Baker continued that the U.S. and Iran had cooperated in the past and for this reason he was cautiously optimistic about the future and added that he believed some form of collaboration was already taking place. He stated that Tehran is a key player in fighting ISIS, although Shia Iranian troops fighting in Sunni areas would not be acceptable. As a historical footnote, Baker mentioned that Iran had rounded up hundreds of Arabs to help the U.S. counter al Qaeda after the September 11 attack when the Arabs crossed the border from Afghanistan into Iran. He added that there should not be a strategic alliance with Iran but rather one based on pragmatism.
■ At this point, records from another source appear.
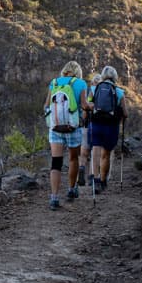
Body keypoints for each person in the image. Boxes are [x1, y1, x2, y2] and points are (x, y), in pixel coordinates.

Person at [44, 61, 89, 209]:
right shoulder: (81, 83)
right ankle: (71, 189)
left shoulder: (54, 82)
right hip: (72, 128)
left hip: (55, 128)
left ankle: (54, 198)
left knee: (55, 162)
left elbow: (46, 105)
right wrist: (92, 107)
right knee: (73, 158)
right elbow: (84, 105)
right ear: (78, 71)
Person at [88, 66, 128, 192]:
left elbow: (88, 105)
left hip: (96, 124)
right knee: (105, 154)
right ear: (115, 77)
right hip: (111, 126)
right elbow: (125, 113)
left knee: (95, 150)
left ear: (103, 76)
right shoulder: (119, 92)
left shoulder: (94, 89)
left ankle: (94, 179)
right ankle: (103, 181)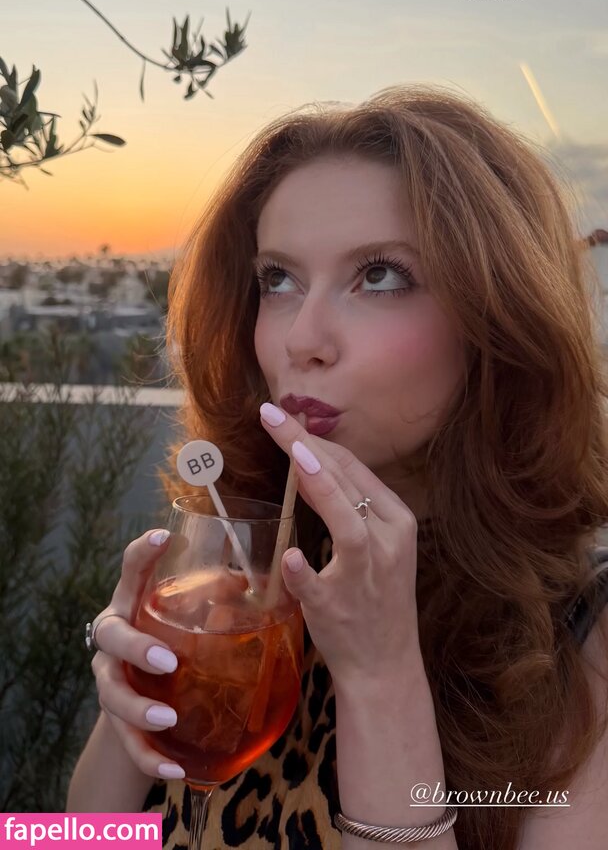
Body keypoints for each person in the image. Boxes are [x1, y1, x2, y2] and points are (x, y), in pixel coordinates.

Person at [67, 83, 608, 849]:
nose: (302, 339)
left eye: (380, 276)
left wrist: (380, 681)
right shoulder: (246, 550)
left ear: (499, 317)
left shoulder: (583, 642)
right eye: (277, 279)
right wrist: (129, 715)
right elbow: (76, 836)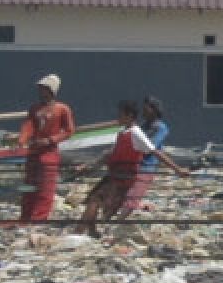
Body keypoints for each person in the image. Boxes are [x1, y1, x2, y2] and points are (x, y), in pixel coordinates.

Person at [75, 100, 188, 237]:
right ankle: (90, 232)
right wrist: (88, 166)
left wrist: (177, 169)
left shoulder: (137, 133)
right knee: (95, 199)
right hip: (115, 173)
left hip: (124, 176)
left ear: (129, 116)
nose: (118, 118)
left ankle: (81, 232)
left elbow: (155, 152)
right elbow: (110, 153)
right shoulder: (125, 132)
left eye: (121, 115)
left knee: (98, 200)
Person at [18, 74, 75, 222]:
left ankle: (39, 218)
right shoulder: (34, 108)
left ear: (51, 91)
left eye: (44, 89)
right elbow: (28, 125)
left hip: (49, 153)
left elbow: (69, 131)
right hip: (33, 151)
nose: (41, 92)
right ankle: (25, 216)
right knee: (28, 185)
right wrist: (22, 140)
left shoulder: (62, 109)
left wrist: (50, 140)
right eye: (40, 89)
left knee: (46, 187)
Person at [120, 95, 170, 216]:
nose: (143, 111)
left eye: (146, 108)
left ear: (154, 110)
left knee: (132, 198)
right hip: (132, 166)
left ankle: (118, 223)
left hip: (146, 167)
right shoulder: (142, 127)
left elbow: (150, 147)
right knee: (126, 197)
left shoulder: (160, 127)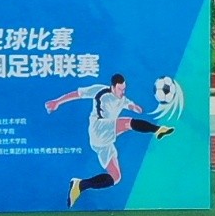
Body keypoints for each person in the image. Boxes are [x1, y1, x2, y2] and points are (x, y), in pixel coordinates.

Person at [47, 70, 167, 208]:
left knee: (115, 177)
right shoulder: (100, 91)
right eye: (120, 89)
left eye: (124, 89)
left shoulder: (122, 98)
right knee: (127, 123)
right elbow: (77, 94)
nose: (123, 92)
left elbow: (129, 104)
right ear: (113, 86)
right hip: (98, 129)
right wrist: (57, 102)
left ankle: (81, 185)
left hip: (104, 142)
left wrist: (135, 107)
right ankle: (157, 130)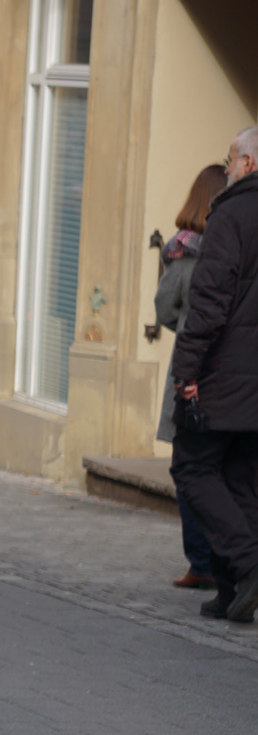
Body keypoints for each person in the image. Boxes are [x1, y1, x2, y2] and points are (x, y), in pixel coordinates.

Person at [169, 126, 258, 622]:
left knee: (193, 467)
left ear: (248, 163)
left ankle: (248, 566)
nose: (225, 170)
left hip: (224, 374)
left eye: (230, 160)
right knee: (241, 480)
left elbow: (207, 306)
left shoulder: (230, 214)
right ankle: (232, 593)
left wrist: (186, 373)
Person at [155, 164, 227, 592]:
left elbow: (164, 311)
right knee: (224, 470)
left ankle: (201, 561)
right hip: (231, 376)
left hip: (191, 376)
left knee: (187, 467)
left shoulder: (183, 254)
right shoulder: (236, 247)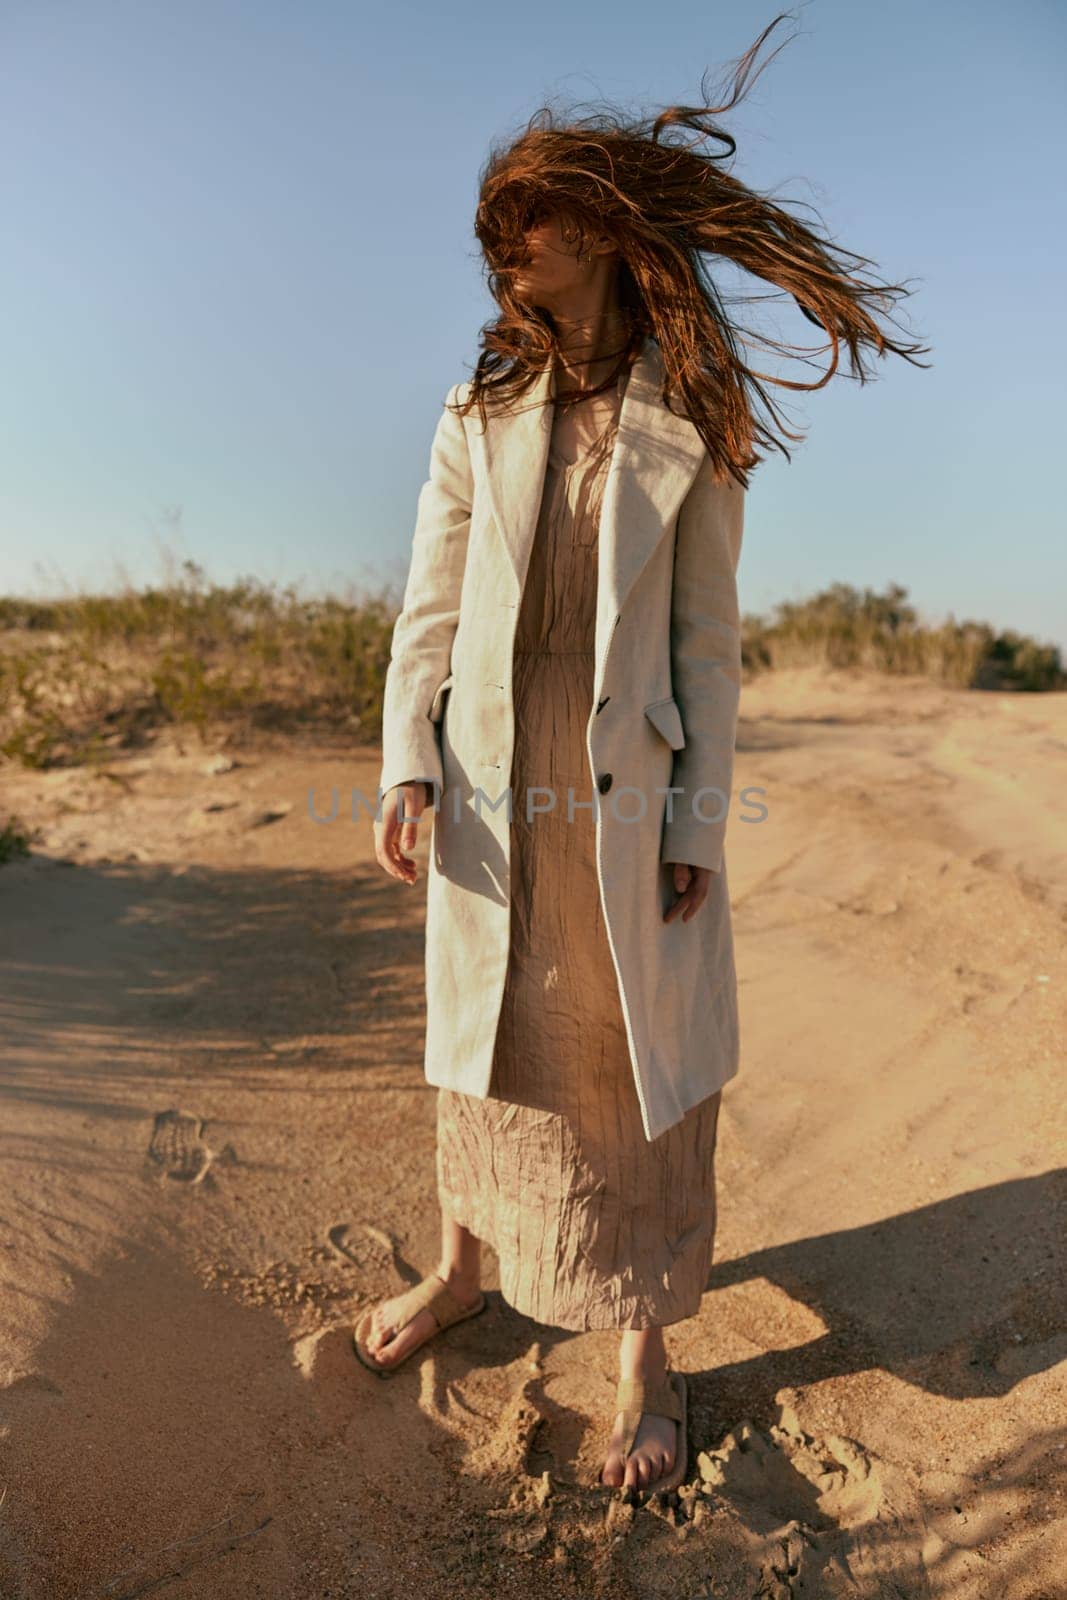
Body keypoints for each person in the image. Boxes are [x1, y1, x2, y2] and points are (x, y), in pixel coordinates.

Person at [355, 13, 929, 1496]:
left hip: (624, 789)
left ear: (601, 232)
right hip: (492, 774)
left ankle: (644, 1355)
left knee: (627, 1071)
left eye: (526, 237)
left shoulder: (695, 413)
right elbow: (427, 603)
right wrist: (404, 764)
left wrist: (697, 829)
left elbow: (705, 648)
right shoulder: (478, 401)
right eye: (496, 247)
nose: (506, 265)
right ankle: (466, 1263)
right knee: (484, 1047)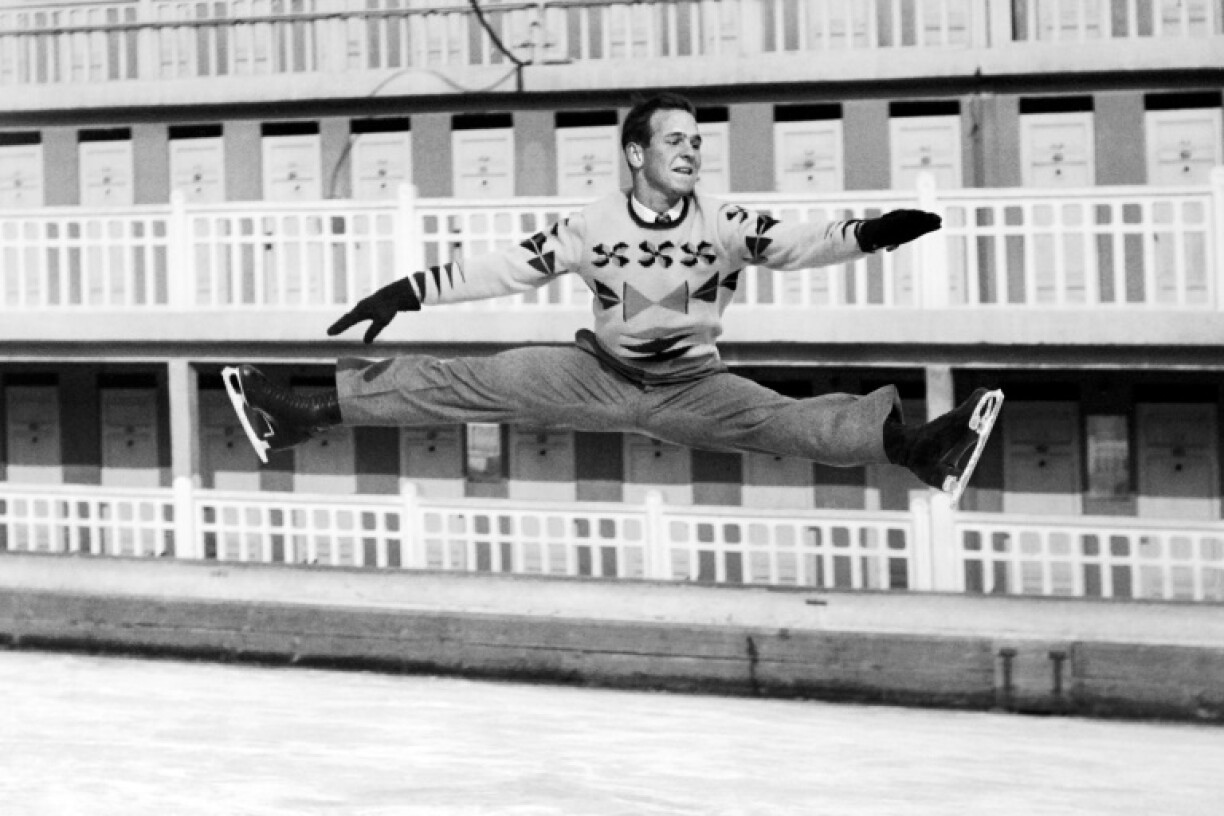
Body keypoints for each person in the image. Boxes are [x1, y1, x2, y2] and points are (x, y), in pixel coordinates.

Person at [223, 92, 1002, 504]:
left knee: (787, 421)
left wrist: (872, 233)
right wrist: (406, 291)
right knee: (474, 379)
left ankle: (921, 450)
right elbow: (506, 268)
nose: (692, 151)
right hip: (594, 374)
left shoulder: (725, 222)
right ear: (637, 153)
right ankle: (303, 413)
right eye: (676, 140)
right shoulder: (589, 225)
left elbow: (796, 242)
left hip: (694, 388)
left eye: (698, 141)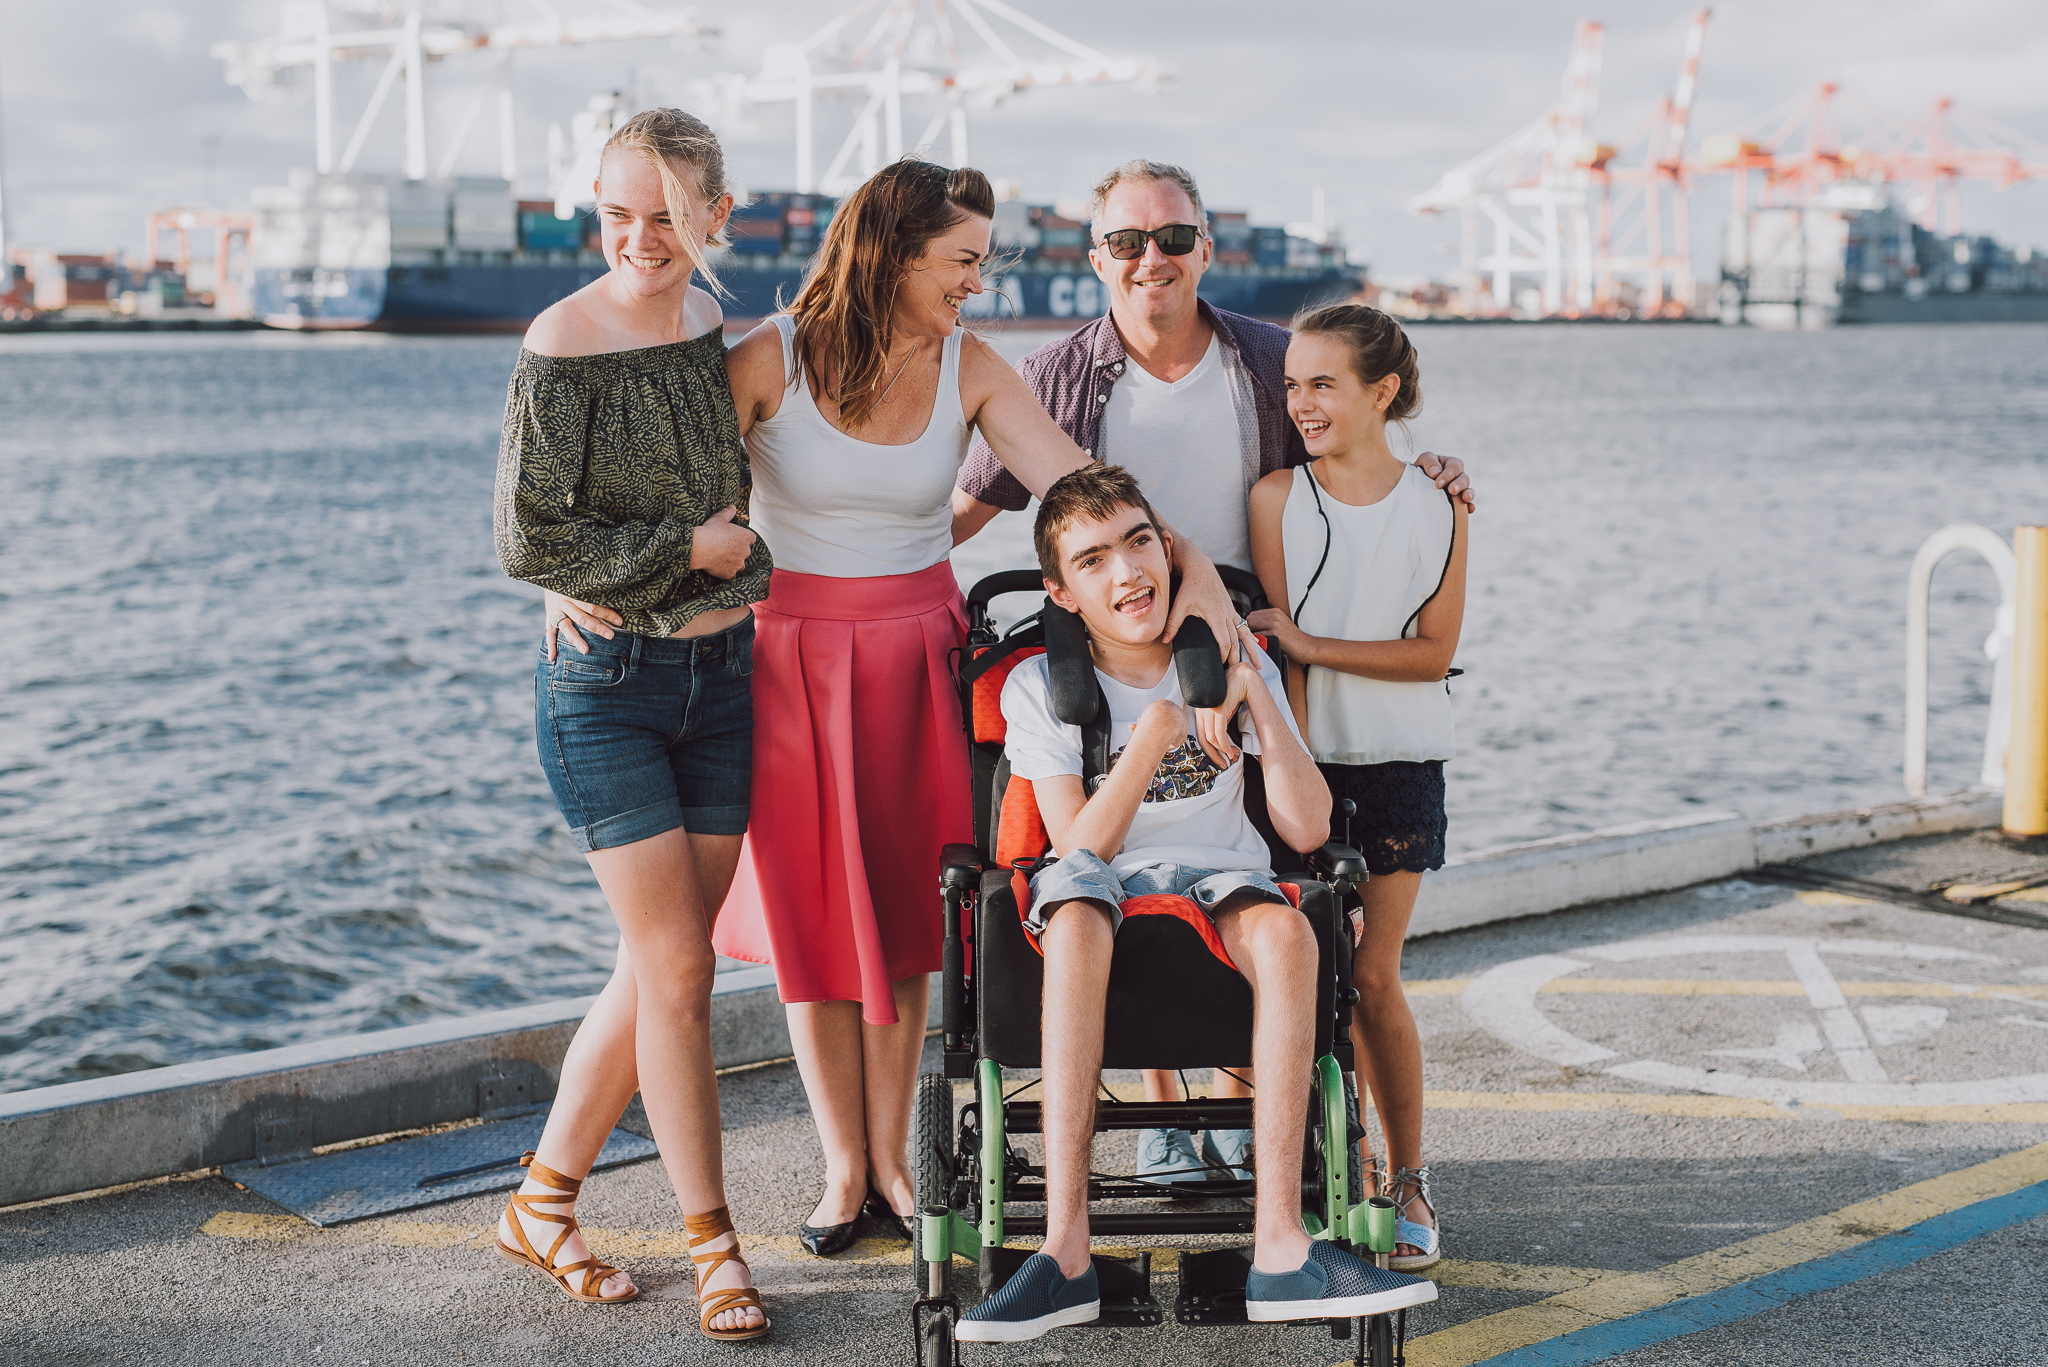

Baker concluded by noting that internal developments in Iran would determine the country’s future and more social tolerance and respect for human rights would be a positive outcome. He added that inflammatory rhetoric such as Iran’s description of the U.S. as “the Great Satan” and the U.S.’ description of Iran as “The Axis of Evil” were counter-productive and should be avoided.

Linda Sipprelle

Princeton

The writer is a former U.S. Foreign Service officer, and served during Baker’s tenure as Secretary of State.

#b#Who’s To Blame For Mercer Budget?#/b#

Over the past decade our county government has been managing a budget that has been increasing every year. Last year the federal, state, and local governments made a concerted effort to reduce spending, Mercer County increased its budget by nearly $17 million, from $288.6 million to $305.3 million.

It is not difficult to identify the reason — one party Democratic control. In these economically challenging times, it is prudent to be reducing wasteful and non-essential spending. Mercer County should stay focused on providing an environment conducive to meet the needs of local businesses and industries, and refrain from activities, like the 5 cent bag tax levy.

Mercer County needs a new voice with a diverse perspective to manage the budget and meet its responsibilities. With my financial and accounting background, I am seeking your support to be that voice with my colleague, Andrew Curcio.

Bhanu “Sunny” Kirpalani

The writer is a Republican candidate for Mercer Freeholder.